I want to kill myself because I forgot all of this shit

dumbsort.
It is just superior.

quicksort is faster though.
heapsort is ok if memory is an issue

backpropagation

Not a long algorithm per se but dot product is so fucking useful. Wish I'd known about it years ago. It would have saved me a lot of pain. Actually I'm pretty sure they would have covered this in high school but I'd completely forgotten.

Bootstrapping

A*

Push–relabel maximum flow algorithm

x264

Rabin-karb with rolling hashfunction

>rolling hashfunction
any examples?

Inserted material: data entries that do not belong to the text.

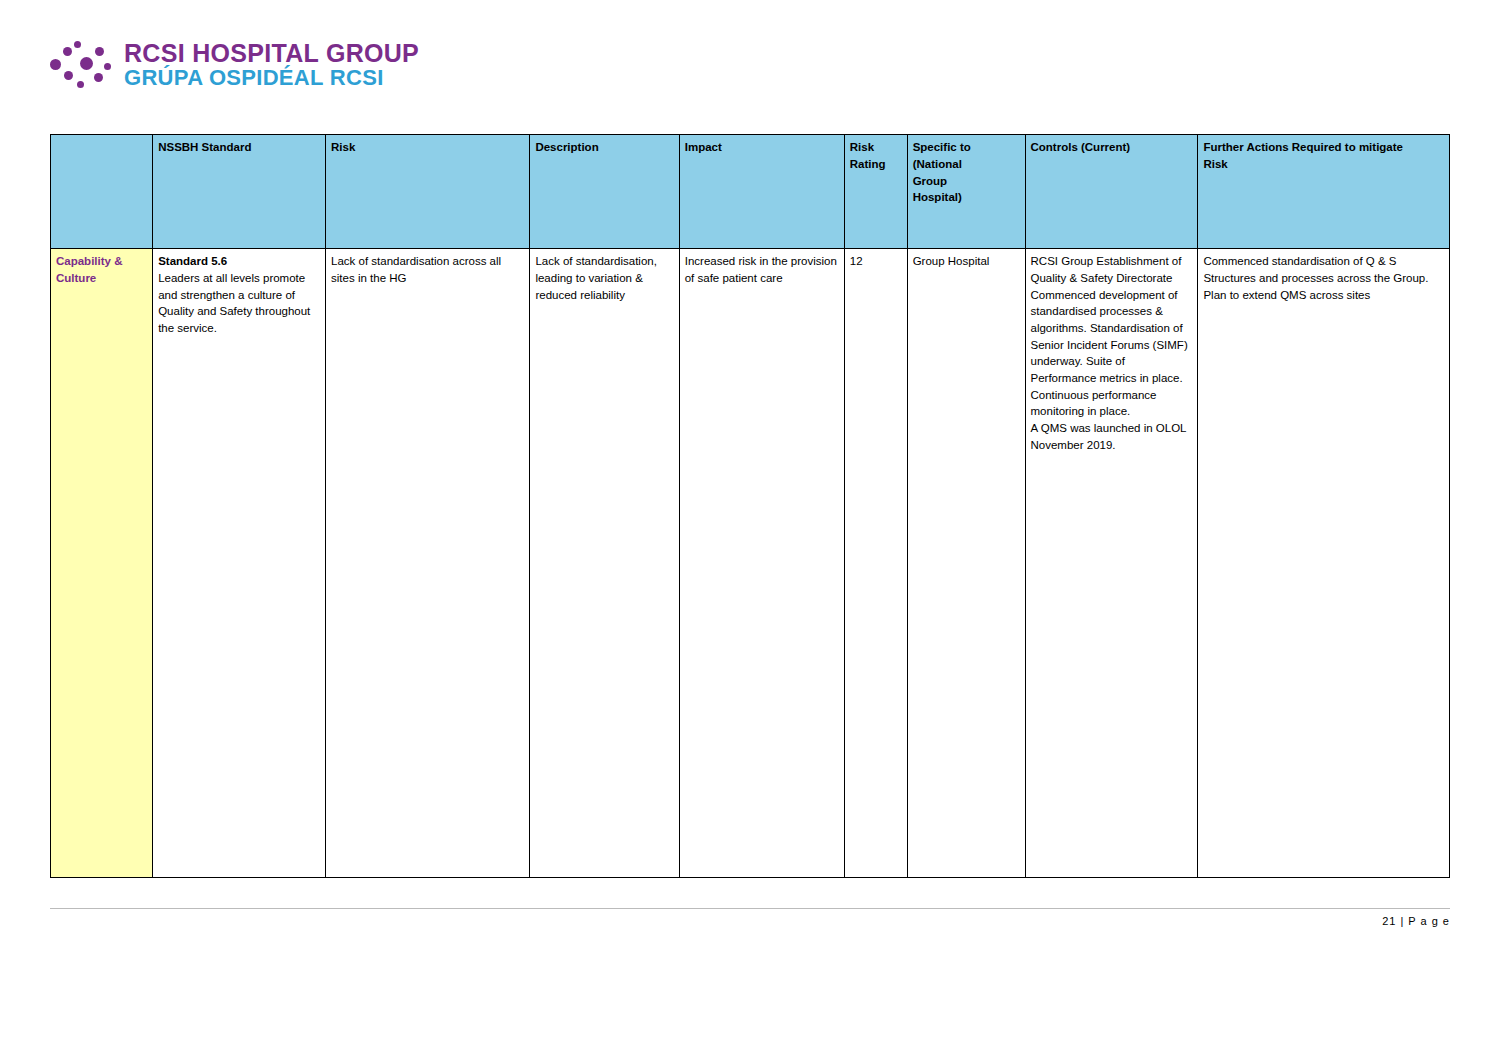RCSI HOSPITAL GROUP
GRÚPA OSPIDÉAL RCSI
| | NSSBH Standard | Risk | Description | Impact | Risk Rating | Specific to (National Group Hospital) | Controls (Current) | Further Actions Required to mitigate Risk |
| --- | --- | --- | --- | --- | --- | --- | --- | --- |
| Capability & Culture | Standard 5.6 Leaders at all levels promote and strengthen a culture of Quality and Safety throughout the service. | Lack of standardisation across all sites in the HG | Lack of standardisation, leading to variation & reduced reliability | Increased risk in the provision of safe patient care | 12 | Group Hospital | RCSI Group Establishment of Quality & Safety Directorate Commenced development of standardised processes & algorithms. Standardisation of Senior Incident Forums (SIMF) underway. Suite of Performance metrics in place. Continuous performance monitoring in place. A QMS was launched in OLOL November 2019. | Commenced standardisation of Q & S Structures and processes across the Group. Plan to extend QMS across sites |
21 | P a g e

I remember the first thing that came to my mind was just xor but that's prone to false positives

Viterbi

This was fixed in the 90s by adding an equal to check or a second pivot, making quicksort nlogn worst case

itt first year cs

So does every single sort, dumb-dumb. The notion of sorting implies an order, and the only thing that has an explicit order are numbers. Everything else has to be mapped to a number.

counting sort

D* is obsolete as well, D*-lite is better.
And if you don't need to calculate it multiple times (i.e. static environment), there's no reason not to use A*.
t. writing master's thesis on robot navigation

Incrementation.

en.wikipedia.org/wiki/Rolling_hash

a xor b
b xor a
a xor b
[|/code]
Truly the best swapping algorithme

> Bootstrapping
As in non-parametric statistics? If so, I'm with you.

Bootstrapping a self-hosting compiler isn't really an algorithm unless you have a really broad definition.

You forget about the superior mergesort, assuming memory isn't an issue. It's stable whereas heapsort isn't.